Swap "Winterhalter" for "Hobart" wherever it occurs in the records below, and reproduce every other line without any change.

Records to process:
....

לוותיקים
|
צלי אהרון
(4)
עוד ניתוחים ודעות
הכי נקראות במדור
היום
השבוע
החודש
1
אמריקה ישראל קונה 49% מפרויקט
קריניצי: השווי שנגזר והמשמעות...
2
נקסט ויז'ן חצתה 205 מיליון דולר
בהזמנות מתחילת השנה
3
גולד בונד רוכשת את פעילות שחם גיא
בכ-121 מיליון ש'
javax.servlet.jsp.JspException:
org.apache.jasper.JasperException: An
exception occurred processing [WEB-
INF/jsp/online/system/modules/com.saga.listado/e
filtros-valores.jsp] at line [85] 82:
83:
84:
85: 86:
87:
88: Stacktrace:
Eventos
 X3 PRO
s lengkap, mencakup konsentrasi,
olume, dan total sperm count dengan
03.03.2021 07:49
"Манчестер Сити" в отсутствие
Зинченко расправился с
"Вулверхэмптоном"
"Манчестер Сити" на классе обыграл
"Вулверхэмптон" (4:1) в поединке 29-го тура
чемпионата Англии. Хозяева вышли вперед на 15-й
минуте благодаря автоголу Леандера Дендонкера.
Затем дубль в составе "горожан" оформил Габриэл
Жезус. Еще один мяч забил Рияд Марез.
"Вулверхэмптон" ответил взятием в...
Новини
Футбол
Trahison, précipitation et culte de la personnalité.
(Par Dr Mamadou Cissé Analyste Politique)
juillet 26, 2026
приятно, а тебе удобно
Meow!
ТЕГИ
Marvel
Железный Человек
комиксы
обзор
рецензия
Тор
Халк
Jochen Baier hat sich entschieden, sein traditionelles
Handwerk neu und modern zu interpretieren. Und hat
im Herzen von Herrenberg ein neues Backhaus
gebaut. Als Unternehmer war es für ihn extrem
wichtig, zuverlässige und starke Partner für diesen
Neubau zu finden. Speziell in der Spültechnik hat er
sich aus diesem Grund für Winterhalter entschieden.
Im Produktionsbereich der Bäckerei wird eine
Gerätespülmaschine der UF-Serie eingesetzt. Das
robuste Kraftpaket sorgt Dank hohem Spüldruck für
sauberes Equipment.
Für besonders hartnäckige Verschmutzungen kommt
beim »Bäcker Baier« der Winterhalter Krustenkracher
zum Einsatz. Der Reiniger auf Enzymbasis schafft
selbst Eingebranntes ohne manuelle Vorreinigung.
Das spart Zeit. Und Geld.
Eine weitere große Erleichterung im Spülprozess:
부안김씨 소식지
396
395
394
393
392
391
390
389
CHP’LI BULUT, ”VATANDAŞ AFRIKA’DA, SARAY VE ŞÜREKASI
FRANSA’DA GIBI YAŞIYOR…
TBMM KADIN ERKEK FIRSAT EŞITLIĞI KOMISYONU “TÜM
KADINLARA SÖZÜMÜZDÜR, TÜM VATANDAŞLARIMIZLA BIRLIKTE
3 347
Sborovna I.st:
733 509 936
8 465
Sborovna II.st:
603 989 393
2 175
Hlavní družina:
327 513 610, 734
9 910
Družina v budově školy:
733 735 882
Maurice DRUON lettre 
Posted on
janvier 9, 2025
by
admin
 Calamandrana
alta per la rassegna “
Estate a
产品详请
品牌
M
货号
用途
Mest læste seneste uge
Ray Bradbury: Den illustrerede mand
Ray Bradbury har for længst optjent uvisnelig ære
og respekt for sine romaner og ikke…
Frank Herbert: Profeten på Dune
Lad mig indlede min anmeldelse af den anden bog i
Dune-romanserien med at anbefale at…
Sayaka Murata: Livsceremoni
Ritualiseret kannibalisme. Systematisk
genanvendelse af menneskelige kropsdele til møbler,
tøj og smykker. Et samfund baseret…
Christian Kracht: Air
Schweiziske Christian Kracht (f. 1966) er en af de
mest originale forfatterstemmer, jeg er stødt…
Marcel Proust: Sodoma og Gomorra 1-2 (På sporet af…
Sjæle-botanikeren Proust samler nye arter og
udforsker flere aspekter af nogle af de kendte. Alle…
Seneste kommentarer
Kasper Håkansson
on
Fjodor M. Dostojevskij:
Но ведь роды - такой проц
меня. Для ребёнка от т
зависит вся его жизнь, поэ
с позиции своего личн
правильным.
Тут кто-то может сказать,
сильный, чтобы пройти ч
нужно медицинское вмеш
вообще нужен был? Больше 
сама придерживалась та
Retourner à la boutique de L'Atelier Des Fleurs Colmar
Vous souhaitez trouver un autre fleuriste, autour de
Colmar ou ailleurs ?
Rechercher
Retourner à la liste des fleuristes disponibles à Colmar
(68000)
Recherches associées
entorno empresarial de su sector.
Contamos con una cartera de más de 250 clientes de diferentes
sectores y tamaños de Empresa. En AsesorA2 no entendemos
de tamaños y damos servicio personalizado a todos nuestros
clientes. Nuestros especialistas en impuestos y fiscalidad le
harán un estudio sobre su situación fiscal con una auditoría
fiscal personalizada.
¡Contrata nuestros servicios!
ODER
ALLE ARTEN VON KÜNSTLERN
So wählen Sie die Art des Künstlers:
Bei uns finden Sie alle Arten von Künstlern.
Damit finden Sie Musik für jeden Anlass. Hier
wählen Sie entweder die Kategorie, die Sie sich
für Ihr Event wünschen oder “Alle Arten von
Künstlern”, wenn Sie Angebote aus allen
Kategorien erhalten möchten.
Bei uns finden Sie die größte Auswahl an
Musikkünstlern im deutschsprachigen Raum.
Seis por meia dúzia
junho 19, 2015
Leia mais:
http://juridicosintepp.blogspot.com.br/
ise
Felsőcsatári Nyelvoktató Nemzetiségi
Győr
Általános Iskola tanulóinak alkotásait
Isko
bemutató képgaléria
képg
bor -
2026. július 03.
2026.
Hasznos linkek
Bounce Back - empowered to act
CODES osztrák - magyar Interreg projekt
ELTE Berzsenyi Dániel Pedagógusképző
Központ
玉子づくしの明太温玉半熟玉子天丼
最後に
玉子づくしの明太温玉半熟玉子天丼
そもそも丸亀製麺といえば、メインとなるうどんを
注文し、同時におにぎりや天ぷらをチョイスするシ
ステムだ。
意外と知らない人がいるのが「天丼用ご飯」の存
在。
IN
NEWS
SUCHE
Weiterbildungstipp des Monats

....

Response to this exercise:
לוותיקים
|
צלי אהרון
(4)
עוד ניתוחים ודעות
הכי נקראות במדור
היום
השבוע
החודש
1
אמריקה ישראל קונה 49% מפרויקט
קריניצי: השווי שנגזר והמשמעות...
2
נקסט ויז'ן חצתה 205 מיליון דולר
בהזמנות מתחילת השנה
3
גולד בונד רוכשת את פעילות שחם גיא
בכ-121 מיליון ש'
javax.servlet.jsp.JspException:
org.apache.jasper.JasperException: An
exception occurred processing [WEB-
INF/jsp/online/system/modules/com.saga.listado/e
filtros-valores.jsp] at line [85] 82:
83:
84:
85: 86:
87:
88: Stacktrace:
Eventos
 X3 PRO
s lengkap, mencakup konsentrasi,
olume, dan total sperm count dengan
03.03.2021 07:49
"Манчестер Сити" в отсутствие
Зинченко расправился с
"Вулверхэмптоном"
"Манчестер Сити" на классе обыграл
"Вулверхэмптон" (4:1) в поединке 29-го тура
чемпионата Англии. Хозяева вышли вперед на 15-й
минуте благодаря автоголу Леандера Дендонкера.
Затем дубль в составе "горожан" оформил Габриэл
Жезус. Еще один мяч забил Рияд Марез.
"Вулверхэмптон" ответил взятием в...
Новини
Футбол
Trahison, précipitation et culte de la personnalité.
(Par Dr Mamadou Cissé Analyste Politique)
juillet 26, 2026
приятно, а тебе удобно
Meow!
ТЕГИ
Marvel
Железный Человек
комиксы
обзор
рецензия
Тор
Халк
Jochen Baier hat sich entschieden, sein traditionelles
Handwerk neu und modern zu interpretieren. Und hat
im Herzen von Herrenberg ein neues Backhaus
gebaut. Als Unternehmer war es für ihn extrem
wichtig, zuverlässige und starke Partner für diesen
Neubau zu finden. Speziell in der Spültechnik hat er
sich aus diesem Grund für Hobart entschieden.
Im Produktionsbereich der Bäckerei wird eine
Gerätespülmaschine der UF-Serie eingesetzt. Das
robuste Kraftpaket sorgt Dank hohem Spüldruck für
sauberes Equipment.
Für besonders hartnäckige Verschmutzungen kommt
beim »Bäcker Baier« der Hobart Krustenkracher
zum Einsatz. Der Reiniger auf Enzymbasis schafft
selbst Eingebranntes ohne manuelle Vorreinigung.
Das spart Zeit. Und Geld.
Eine weitere große Erleichterung im Spülprozess:
부안김씨 소식지
396
395
394
393
392
391
390
389
CHP’LI BULUT, ”VATANDAŞ AFRIKA’DA, SARAY VE ŞÜREKASI
FRANSA’DA GIBI YAŞIYOR…
TBMM KADIN ERKEK FIRSAT EŞITLIĞI KOMISYONU “TÜM
KADINLARA SÖZÜMÜZDÜR, TÜM VATANDAŞLARIMIZLA BIRLIKTE
3 347
Sborovna I.st:
733 509 936
8 465
Sborovna II.st:
603 989 393
2 175
Hlavní družina:
327 513 610, 734
9 910
Družina v budově školy:
733 735 882
Maurice DRUON lettre 
Posted on
janvier 9, 2025
by
admin
 Calamandrana
alta per la rassegna “
Estate a
产品详请
品牌
M
货号
用途
Mest læste seneste uge
Ray Bradbury: Den illustrerede mand
Ray Bradbury har for længst optjent uvisnelig ære
og respekt for sine romaner og ikke…
Frank Herbert: Profeten på Dune
Lad mig indlede min anmeldelse af den anden bog i
Dune-romanserien med at anbefale at…
Sayaka Murata: Livsceremoni
Ritualiseret kannibalisme. Systematisk
genanvendelse af menneskelige kropsdele til møbler,
tøj og smykker. Et samfund baseret…
Christian Kracht: Air
Schweiziske Christian Kracht (f. 1966) er en af de
mest originale forfatterstemmer, jeg er stødt…
Marcel Proust: Sodoma og Gomorra 1-2 (På sporet af…
Sjæle-botanikeren Proust samler nye arter og
udforsker flere aspekter af nogle af de kendte. Alle…
Seneste kommentarer
Kasper Håkansson
on
Fjodor M. Dostojevskij:
Но ведь роды - такой проц
меня. Для ребёнка от т
зависит вся его жизнь, поэ
с позиции своего личн
правильным.
Тут кто-то может сказать,
сильный, чтобы пройти ч
нужно медицинское вмеш
вообще нужен был? Больше 
сама придерживалась та
Retourner à la boutique de L'Atelier Des Fleurs Colmar
Vous souhaitez trouver un autre fleuriste, autour de
Colmar ou ailleurs ?
Rechercher
Retourner à la liste des fleuristes disponibles à Colmar
(68000)
Recherches associées
entorno empresarial de su sector.
Contamos con una cartera de más de 250 clientes de diferentes
sectores y tamaños de Empresa. En AsesorA2 no entendemos
de tamaños y damos servicio personalizado a todos nuestros
clientes. Nuestros especialistas en impuestos y fiscalidad le
harán un estudio sobre su situación fiscal con una auditoría
fiscal personalizada.
¡Contrata nuestros servicios!
ODER
ALLE ARTEN VON KÜNSTLERN
So wählen Sie die Art des Künstlers:
Bei uns finden Sie alle Arten von Künstlern.
Damit finden Sie Musik für jeden Anlass. Hier
wählen Sie entweder die Kategorie, die Sie sich
für Ihr Event wünschen oder “Alle Arten von
Künstlern”, wenn Sie Angebote aus allen
Kategorien erhalten möchten.
Bei uns finden Sie die größte Auswahl an
Musikkünstlern im deutschsprachigen Raum.
Seis por meia dúzia
junho 19, 2015
Leia mais:
http://juridicosintepp.blogspot.com.br/
ise
Felsőcsatári Nyelvoktató Nemzetiségi
Győr
Általános Iskola tanulóinak alkotásait
Isko
bemutató képgaléria
képg
bor -
2026. július 03.
2026.
Hasznos linkek
Bounce Back - empowered to act
CODES osztrák - magyar Interreg projekt
ELTE Berzsenyi Dániel Pedagógusképző
Központ
玉子づくしの明太温玉半熟玉子天丼
最後に
玉子づくしの明太温玉半熟玉子天丼
そもそも丸亀製麺といえば、メインとなるうどんを
注文し、同時におにぎりや天ぷらをチョイスするシ
ステムだ。
意外と知らない人がいるのが「天丼用ご飯」の存
在。
IN
NEWS
SUCHE
Weiterbildungstipp des Monats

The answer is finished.